POSTER 42
EMERGING MUTATIONS AT RELAPSE IN PATIENTS WITH FLT3-MUTATED
RELAPSED/REFRACTORY ACUTE MYELOID LEUKEMIA WHO RECEIVED GILTERITINIB
THERAPY IN THE PHASE 3 ADMIRAL TRIAL
Catherine C. Smith1, Mark J. Levis2, Alexander E. Perl3, Giovanni Martinelli4, Andreas Neubauer5, Ellin
Berman6, Pau Montesinos7, Maria R. Baer8, Richard A. Larson9, Wen-Chien Chou10, Hisayuki
Yokoyama11, Christian Recher12, Sung-Soo Yoon13, Jason E. Hill14, Matt Rosales14 and Erkut Bahceci14
(1)University of California-San Francisco, San Francisco, CA
(2)Sidney Kimmel Comprehensive Cancer Center, Johns Hopkins University, Baltimore, MD
(3)Abramson Comprehensive Cancer Center, University of Pennsylvania, Philadelphia, PA
(4)Istituto Scientifico Romagnolo per lo Studio e la Cura dei Tumori (IRST) IRCCS, Meldola, Italy
(5)Universitätsklinikum Giessen und Marburg GmbH, Marburg, Germany
(6)Memorial Sloan Kettering Cancer Center, New York, NY
(7)Hospital Universitari i Politècnic La Fe, Valencia & CIBERONC, Instituto Carlos III, Madrid, Spain
(8)University of Maryland Greenebaum Comprehensive Cancer Center, Baltimore, MD
(9)University of Chicago, Chicago, IL
(10)National Taiwan University, Taipei City, Taiwan
(11)Sendai Medical Center, National Hospital Organization, Sendai, Japan
(12)Institut Universitaire du Cancer Toulouse-Oncopole, Toulouse, France
(13)Seoul National University Hospital, Seoul, Korea, Republic of (South)
(14)Astellas Pharma US, Inc., Northbrook, IL
Objectives: The ADMIRAL trial demonstrated the clinical superiority of the FLT3 inhibitor, gilteritinib,
to salvage chemotherapy in patients with FLT3-mutation–positive (FLT3mut+) relapsed/refractory (R/R)
acute myeloid leukemia (AML; Perl AE, et al. N Engl J Med. 2019). Ras/MAPK pathway gene
mutations have been implicated in resistance to gilteritinib in patients with FLT3mut+ R/R AML
(McMahon, et al. Cancer Discov. 2019). We evaluated emerging mutations in patients who relapsed
on gilteritinib therapy in the ADMIRAL trial.

### Given records:
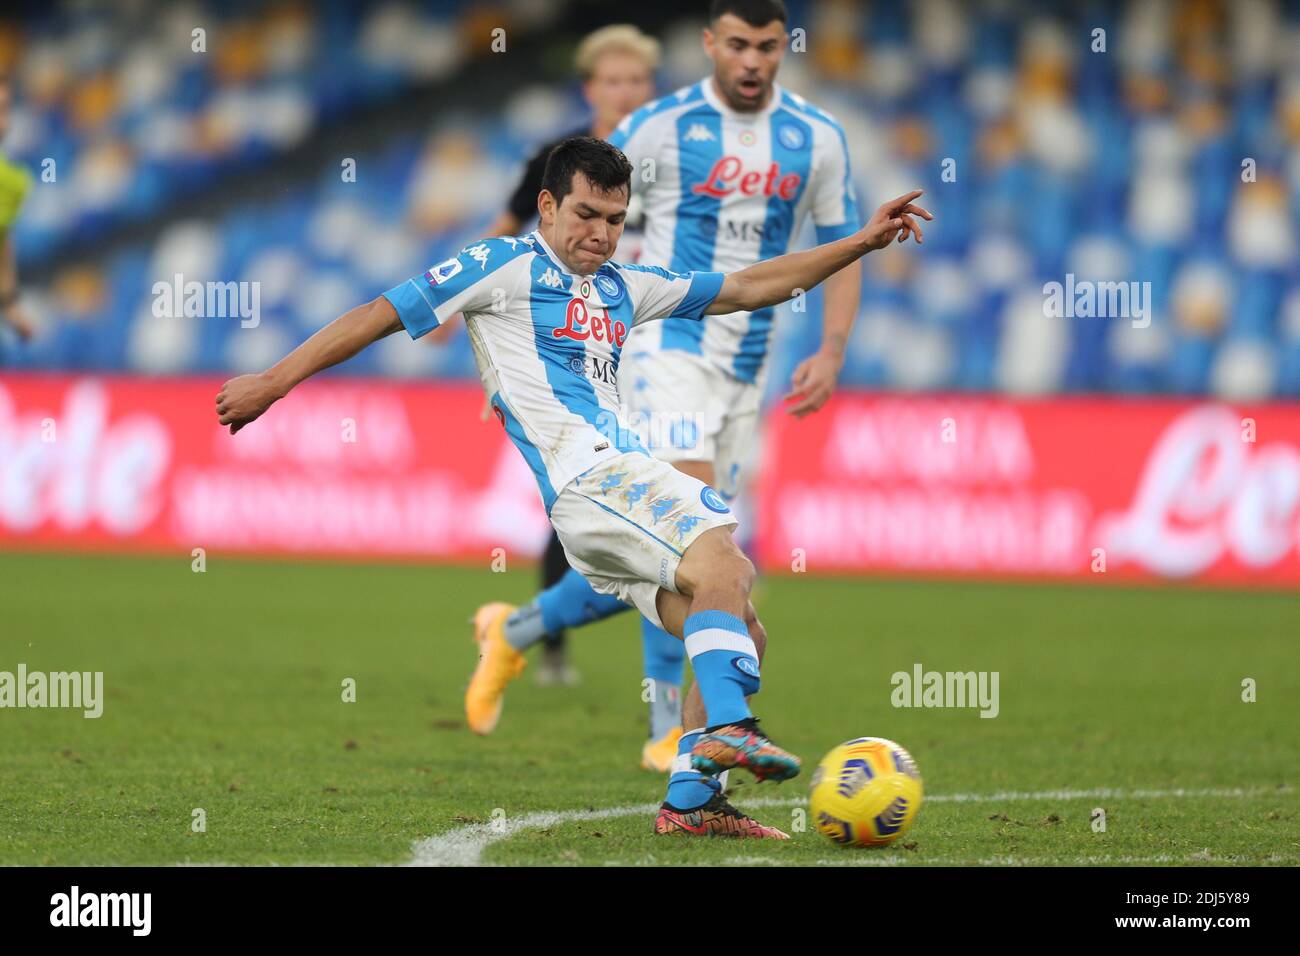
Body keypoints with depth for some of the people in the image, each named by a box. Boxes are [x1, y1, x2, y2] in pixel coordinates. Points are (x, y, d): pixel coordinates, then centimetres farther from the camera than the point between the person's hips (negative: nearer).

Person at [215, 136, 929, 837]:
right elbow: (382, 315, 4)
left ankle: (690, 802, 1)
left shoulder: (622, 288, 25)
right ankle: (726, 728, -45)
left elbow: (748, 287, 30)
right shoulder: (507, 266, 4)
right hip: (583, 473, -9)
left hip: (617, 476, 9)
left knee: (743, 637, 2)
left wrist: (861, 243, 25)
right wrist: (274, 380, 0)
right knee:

### Exercise requirements:
1 – Condense the paragraph of the gilteritinib poster abstract that begins "Objectives: The ADMIRAL trial" into a short bulleted list, keeping its main facts.
2 – Continue the gilteritinib poster abstract from where it stops.
The records play no part in what is asked here.

### Expected outputs:
1 –
- The ADMIRAL trial showed that the FLT3 inhibitor gilteritinib was clinically superior to salvage chemotherapy in FLT3mut+ relapsed/refractory AML (Perl AE, et al. N Engl J Med. 2019).
- Ras/MAPK pathway gene mutations have been implicated in resistance to gilteritinib in these patients (McMahon, et al. Cancer Discov. 2019).
- The authors evaluated emerging mutations in ADMIRAL patients who relapsed on gilteritinib therapy.

2 –
Methods: Blood or bone marrow samples available for 361 of 371 enrolled patients at baseline, and
for 40 patients who relapsed on gilteritinib treatment, were analyzed by next-generation sequencing.
Results: Of the 247 patients assigned to gilteritinib, 75 (30.5%) relapsed during the study; 40 had
samples available at baseline and at relapse. At relapse, 27/40 patients (67.5%) had new mutations,
including mutations in Ras/MAPK pathway genes (n=18), FLT3 (n=6), WT1 (n=3), IDH1 (n=1),
and GATA2 (n=1).
Of the 18 patients with Ras/MAPK pathway gene mutations at relapse, 11 (61.1%) had >1 new
mutation at relapse (range: 2-6). The most frequently mutated Ras/MAPK pathway gene
was NRAS (n=11). Among all patients analyzed for co-mutations at baseline (n=361), 25 (6.9%)
had Ras/MAPK pathway gene mutations detected (gilteritinib, n=18; salvage chemotherapy, n=7).
Compared with the 12.0% of patients (n=3/25) who had >1 Ras/MAPK pathway gene mutation at
baseline, 61.1% (n=11/18) had >1 Ras/MAPK pathway gene mutation at relapse.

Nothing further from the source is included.